Kristallnacht and Herschel Grynszpan

Kristallnacht, the first incident of state-sponsored mass violence against the Jews of Nazi Germany, marks a turning point in history. Hitler used the shooting of a minor German diplomat named Ernst vom Rath by a 17-year-old Jewish boy in Paris — the story I tell in my new book, 
The Short, Strange Life of Herschel Grynszpan: A Boy Avenger, a Nazi Diplomat and a Murder in Paris
(Liveright) — as the pretext for the sudden escalation of his war against the Jews on November 10, 1938. One of the overlooked but highly telling facts about Kristallnacht is that the Nazi regime issued a list of approved phrases to be painted on Jewish storefronts during the “spontaneous” demonstration of righteous German anger.

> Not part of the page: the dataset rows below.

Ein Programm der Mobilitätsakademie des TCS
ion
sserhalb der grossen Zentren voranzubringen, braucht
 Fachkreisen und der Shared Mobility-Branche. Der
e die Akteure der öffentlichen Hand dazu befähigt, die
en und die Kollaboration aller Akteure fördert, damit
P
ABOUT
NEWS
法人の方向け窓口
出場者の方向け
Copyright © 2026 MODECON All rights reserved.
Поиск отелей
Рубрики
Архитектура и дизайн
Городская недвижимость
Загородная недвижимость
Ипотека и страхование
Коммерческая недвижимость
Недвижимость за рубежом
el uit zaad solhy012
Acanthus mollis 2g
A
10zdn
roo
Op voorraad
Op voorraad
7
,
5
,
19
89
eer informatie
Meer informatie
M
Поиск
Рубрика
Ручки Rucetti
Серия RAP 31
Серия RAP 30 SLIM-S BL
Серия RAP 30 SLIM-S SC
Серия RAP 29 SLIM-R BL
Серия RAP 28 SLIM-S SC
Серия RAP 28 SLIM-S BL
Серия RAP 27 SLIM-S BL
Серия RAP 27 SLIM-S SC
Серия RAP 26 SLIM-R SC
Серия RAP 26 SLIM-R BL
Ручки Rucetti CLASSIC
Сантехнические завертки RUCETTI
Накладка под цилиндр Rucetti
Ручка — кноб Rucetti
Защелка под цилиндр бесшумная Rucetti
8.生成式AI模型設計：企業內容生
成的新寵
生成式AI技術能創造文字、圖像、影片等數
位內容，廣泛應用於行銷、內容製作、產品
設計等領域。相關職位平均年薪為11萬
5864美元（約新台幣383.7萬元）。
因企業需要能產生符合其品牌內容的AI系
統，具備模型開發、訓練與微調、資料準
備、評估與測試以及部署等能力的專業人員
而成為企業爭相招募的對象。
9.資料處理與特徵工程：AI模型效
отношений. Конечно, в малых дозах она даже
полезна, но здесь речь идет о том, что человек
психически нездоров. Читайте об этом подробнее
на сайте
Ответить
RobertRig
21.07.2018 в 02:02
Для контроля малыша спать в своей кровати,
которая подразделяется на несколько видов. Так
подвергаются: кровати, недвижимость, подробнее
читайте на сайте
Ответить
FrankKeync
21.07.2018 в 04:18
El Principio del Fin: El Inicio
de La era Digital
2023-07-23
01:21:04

Among the sanctioned graffiti was “Revenge for the murder of vom Rath.”

Here is another reason why history has not been kind to Herschel Grynszpan. When he fired a shot in anger at a Nazi diplomat on that day in 1938, much of the Jewish world was still convinced that passivity and patience offered the only strategy for survival in the face of Nazi anti-Semitism. The shot that Herschel fired in Paris was seen by his fellow Jews as nothing less than a catastrophe. So it was that one Jewish newspaper in Paris was moved to publish an open letter of apology to vom Rath’s mother in which the writer “expressed great sorrow on the death of her son” and implored her that “it was unjust to blame all Jews for her son’s death.”

Today we know that the Jewish response to the Final Solution was tragically misplaced. In the aftermath of Kristallnacht, for example, Jews in Germany were required to surrender any weapons they might own. In my book, I tell the story of a man named Rosenberg in the town of Fürth who defied the order by throwing his Browning pistol into the Pegnitz River. A time would come soon when the ghetto fighters and partisans in eastern Europe would risk their lives to add a single battered weapon to their tragically sparse arsenals, and yet the thought apparently never occurred to Rosenberg that he might one day need a weapon to defend himself against the government that sent the Brownshirts into the streets on Kristallnacht.